Od Arota do Wskazówki

-Eeeee... Byle by jak najwcześniej...
-To wspaniale, już czuje się lepiej... -powiedziała po czym powoli podniosła się...
-Idę z wami. Muszę znaleźć Vit...
-Nigdzie nie pójdziesz!

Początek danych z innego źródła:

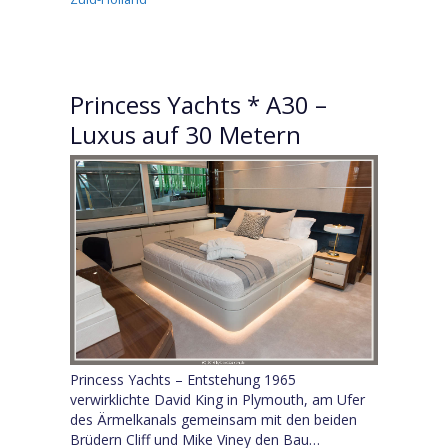
Princess Yachts * A30 –
Luxus auf 30 Metern
Princess Yachts – Entstehung 1965
verwirklichte David King in Plymouth, am Ufer
des Ärmelkanals gemeinsam mit den beiden
Brüdern Cliff und Mike Viney den Bau…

Jesteś zbyt słaba...- Nagle z nikąt pojawiła się Madera...
-Ale...
-Żadnych Ale, Maderka ma rację...-odparłem.
-Pójdę ja..
-I ja, rzecz jasna...- rzekła Madera
-My też się wpisujemy!- Wpadły jej w słowo Jutrzenka i Duma...

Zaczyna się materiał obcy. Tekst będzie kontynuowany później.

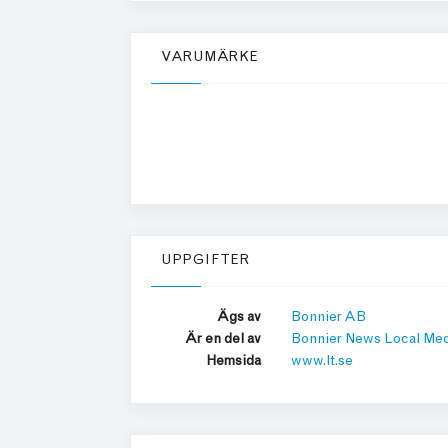
VARUMÄRKE
UPPGIFTER
Ägs av
Bonnier AB
Är en del av
Bonnier News Local Med
Hemsida
www.lt.se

-Nie zapomnieliście o kimś??? Nagle nadeszła Nadzjeja i Sztorm
-Idę z wami!-Krzyknął z oddali Diplodok.
Więc mamy drużynę; Ja, Nadzieja, Arot, Duma, Madera, Diplodok, Ale zaraz... Ktoś musi zostać... Ja i Nadzieja, nie możemy iść...
-Racja...-Odparłem... A tata?
-Właśnie... Jest na wzniesieniu... -Wszyscy popatrzyliśmy się na wzniesienie... Ale Oxela wcale tam nie było...
-Zniknął!
-To to wspaniale się porobiło....
-My wyruszamy, Nadziejo, Sztormie, musicie powiedzieć pozostałym co się stało...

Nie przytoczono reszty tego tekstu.